After a nationwide uproar, the cost of EpiPens came down to somewhere around $350 a pair for most insurance plans. GoodRx has a coupon on their site for $113.50 at walgreens for generic EpiPens.
In my household, we have three people with anaphylactic allergies and these suckers expire yearly, so we were spending a buckload on EpiPens every year.
Last time I went into anaphylactic shock, I was on an expedition into the Amazon with this lot (Yours truly to the very right). I owe them for carrying me on a makeshift gurney almost a mile through the jungle and for the shaman for saving my life.
The Frugal Hack: Auvi Q
When you don’t have a magical shaman on hand like I did in the Amazon (see above), having epinephrine on hand is pretty key if you have anaphylactic allergies. Even though the medicine itself is super cheap, the autoinjectors are ridiculously marked up.
I posted about my frustrations on The Frugal Physicians and many people suggested I try out Auvi-Q. I’m so glad I did.
It has brought down the cost to… wait for it.. Dun dun dun.. $25 a pair! Some people with commercial insurance can pay as little as $0. And they deliver it to the house. To top it off, the injector has audio built-in that guides you through how to use the medication. Thanks to the trainer, both my toddlers are now experts at how to self inject in case of an emergency (though I wouldn’t advise this!).

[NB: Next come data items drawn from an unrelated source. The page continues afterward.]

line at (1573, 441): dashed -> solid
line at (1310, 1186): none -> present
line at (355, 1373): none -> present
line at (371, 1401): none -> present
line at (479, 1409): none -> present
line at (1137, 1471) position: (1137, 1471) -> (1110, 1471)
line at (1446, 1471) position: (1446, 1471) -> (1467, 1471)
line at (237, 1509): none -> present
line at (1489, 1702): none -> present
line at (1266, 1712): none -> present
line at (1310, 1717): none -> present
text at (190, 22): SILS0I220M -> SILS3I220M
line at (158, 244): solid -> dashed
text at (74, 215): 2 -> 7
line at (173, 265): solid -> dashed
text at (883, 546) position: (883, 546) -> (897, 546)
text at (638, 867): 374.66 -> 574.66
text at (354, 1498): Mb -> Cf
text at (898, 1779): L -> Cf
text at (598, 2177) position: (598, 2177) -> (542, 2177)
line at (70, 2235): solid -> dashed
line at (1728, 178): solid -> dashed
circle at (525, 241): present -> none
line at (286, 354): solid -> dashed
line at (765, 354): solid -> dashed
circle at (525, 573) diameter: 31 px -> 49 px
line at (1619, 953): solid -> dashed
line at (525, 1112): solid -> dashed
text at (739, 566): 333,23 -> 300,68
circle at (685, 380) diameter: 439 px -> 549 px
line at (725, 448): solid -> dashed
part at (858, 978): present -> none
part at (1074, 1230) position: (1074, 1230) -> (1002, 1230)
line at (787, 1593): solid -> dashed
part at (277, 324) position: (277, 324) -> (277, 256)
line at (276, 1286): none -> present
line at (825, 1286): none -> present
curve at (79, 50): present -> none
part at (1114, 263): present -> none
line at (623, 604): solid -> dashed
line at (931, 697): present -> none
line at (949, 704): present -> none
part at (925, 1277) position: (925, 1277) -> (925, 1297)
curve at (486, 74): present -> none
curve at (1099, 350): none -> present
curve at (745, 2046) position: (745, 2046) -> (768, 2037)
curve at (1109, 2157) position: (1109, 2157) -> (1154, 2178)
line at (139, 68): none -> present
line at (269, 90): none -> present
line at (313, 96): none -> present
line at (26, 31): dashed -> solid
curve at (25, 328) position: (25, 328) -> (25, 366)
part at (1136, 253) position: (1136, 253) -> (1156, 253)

If your doctor thinks Auvi-Q is the right for you, you can get them to fill out this form and fax it in. Then, the company calls you and tells you what your co-pay will be, takes payment, and sets up the delivery. The medication is delivered through “Kaleo cares” a company with a really wonderful mission put as such on their website:
“In this era of high deductible health plans, many patients find it harder than ever to afford their medications. Kaléo is committed to the belief that patients with commercial insurance, or those facing financial hardship, should be able to obtain our potentially lifesaving products for little to no out-of-pocket cost.”
TFP has no financial relationship with Kaleo. This service has made such a difference in my household. We were paying $1000 a year for EpiPens which were rarely used (thankfully). Now, the cost is more manageable and fair. Before you switch, make sure to talk to your doctor about whether this service would be right for you.
Stay frugal, y’all!
Standard Disclaimer: Not meant as individualized financial or medical advice. Please talk to your physician about whether this service is right for you.